Activity | Working from the top of the records below, reproduce each line exactly, ending once you have written the line containing "papillary adenocarcinoma stained".

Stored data
————

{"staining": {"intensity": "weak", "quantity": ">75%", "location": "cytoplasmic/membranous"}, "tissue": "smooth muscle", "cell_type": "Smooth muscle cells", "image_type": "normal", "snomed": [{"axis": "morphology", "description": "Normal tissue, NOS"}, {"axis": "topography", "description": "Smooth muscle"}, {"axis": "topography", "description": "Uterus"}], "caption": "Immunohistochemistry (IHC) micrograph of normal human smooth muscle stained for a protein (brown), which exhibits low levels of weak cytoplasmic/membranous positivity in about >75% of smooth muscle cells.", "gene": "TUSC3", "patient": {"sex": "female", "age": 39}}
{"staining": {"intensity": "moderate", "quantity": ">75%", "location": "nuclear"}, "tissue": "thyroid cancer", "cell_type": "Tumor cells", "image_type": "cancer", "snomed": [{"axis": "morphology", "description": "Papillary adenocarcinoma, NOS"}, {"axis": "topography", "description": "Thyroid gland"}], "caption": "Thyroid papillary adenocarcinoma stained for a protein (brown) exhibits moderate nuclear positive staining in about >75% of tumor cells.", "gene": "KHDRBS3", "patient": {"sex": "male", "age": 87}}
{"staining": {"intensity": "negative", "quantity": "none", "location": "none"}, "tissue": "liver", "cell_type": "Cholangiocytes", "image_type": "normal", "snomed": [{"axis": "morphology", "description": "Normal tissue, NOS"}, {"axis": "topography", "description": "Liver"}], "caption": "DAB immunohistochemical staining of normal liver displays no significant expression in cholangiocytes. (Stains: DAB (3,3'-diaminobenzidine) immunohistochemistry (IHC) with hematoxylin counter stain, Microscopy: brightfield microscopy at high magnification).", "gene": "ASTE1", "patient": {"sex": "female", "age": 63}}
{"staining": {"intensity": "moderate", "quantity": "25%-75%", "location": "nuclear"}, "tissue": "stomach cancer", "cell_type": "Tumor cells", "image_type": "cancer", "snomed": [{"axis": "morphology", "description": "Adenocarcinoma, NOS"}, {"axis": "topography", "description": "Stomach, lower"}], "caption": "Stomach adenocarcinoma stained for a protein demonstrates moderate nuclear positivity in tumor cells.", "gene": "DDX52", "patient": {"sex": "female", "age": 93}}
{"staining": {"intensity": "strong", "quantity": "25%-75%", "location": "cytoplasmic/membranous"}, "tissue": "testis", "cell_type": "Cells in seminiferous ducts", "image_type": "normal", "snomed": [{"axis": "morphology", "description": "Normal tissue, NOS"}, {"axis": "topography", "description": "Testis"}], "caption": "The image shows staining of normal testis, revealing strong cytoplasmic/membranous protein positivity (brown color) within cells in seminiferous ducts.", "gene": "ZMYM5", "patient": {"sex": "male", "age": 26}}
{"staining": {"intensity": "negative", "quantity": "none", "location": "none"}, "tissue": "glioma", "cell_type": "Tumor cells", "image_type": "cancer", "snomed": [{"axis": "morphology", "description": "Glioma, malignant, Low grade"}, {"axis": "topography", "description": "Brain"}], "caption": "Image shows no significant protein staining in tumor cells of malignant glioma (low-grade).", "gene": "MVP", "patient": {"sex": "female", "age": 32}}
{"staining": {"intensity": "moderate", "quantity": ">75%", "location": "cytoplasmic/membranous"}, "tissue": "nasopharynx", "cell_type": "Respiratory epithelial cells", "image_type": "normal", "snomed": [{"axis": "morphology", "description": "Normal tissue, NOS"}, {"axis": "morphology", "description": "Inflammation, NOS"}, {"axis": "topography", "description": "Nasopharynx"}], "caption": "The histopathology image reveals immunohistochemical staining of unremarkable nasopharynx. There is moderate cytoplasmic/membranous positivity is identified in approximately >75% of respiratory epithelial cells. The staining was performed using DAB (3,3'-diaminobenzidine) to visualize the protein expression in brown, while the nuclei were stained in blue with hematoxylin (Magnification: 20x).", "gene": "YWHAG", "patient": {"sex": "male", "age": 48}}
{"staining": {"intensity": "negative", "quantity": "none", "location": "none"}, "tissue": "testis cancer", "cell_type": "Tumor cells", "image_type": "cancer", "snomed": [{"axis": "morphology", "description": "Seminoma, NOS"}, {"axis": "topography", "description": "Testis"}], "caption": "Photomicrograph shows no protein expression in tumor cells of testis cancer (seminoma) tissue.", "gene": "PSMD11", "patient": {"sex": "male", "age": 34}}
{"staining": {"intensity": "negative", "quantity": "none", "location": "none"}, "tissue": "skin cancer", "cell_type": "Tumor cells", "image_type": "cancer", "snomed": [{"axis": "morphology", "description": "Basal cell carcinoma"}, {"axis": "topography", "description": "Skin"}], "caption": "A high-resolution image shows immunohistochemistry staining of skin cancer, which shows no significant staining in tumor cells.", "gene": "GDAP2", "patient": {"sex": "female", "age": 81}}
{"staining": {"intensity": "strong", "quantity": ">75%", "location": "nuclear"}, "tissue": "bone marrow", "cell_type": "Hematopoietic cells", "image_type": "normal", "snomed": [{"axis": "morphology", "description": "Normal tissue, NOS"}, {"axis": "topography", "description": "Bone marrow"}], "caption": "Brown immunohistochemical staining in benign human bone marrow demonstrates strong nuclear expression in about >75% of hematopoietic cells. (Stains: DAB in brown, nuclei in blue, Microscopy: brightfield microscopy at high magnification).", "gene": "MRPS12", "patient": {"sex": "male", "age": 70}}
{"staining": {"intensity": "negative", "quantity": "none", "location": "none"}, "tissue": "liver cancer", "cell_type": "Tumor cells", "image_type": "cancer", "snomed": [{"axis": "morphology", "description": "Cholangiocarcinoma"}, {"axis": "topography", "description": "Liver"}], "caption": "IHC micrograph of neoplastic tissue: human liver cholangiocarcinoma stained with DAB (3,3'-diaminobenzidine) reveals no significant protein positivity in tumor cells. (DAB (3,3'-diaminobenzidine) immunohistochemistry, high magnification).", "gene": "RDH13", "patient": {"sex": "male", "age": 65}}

————

Answer to the problem |
{"staining": {"intensity": "weak", "quantity": ">75%", "location": "cytoplasmic/membranous"}, "tissue": "smooth muscle", "cell_type": "Smooth muscle cells", "image_type": "normal", "snomed": [{"axis": "morphology", "description": "Normal tissue, NOS"}, {"axis": "topography", "description": "Smooth muscle"}, {"axis": "topography", "description": "Uterus"}], "caption": "Immunohistochemistry (IHC) micrograph of normal human smooth muscle stained for a protein (brown), which exhibits low levels of weak cytoplasmic/membranous positivity in about >75% of smooth muscle cells.", "gene": "TUSC3", "patient": {"sex": "female", "age": 39}}
{"staining": {"intensity": "moderate", "quantity": ">75%", "location": "nuclear"}, "tissue": "thyroid cancer", "cell_type": "Tumor cells", "image_type": "cancer", "snomed": [{"axis": "morphology", "description": "Papillary adenocarcinoma, NOS"}, {"axis": "topography", "description": "Thyroid gland"}], "caption": "Thyroid papillary adenocarcinoma stained for a protein (brown) exhibits moderate nuclear positive staining in about >75% of tumor cells.", "gene": "KHDRBS3", "patient": {"sex": "male", "age": 87}}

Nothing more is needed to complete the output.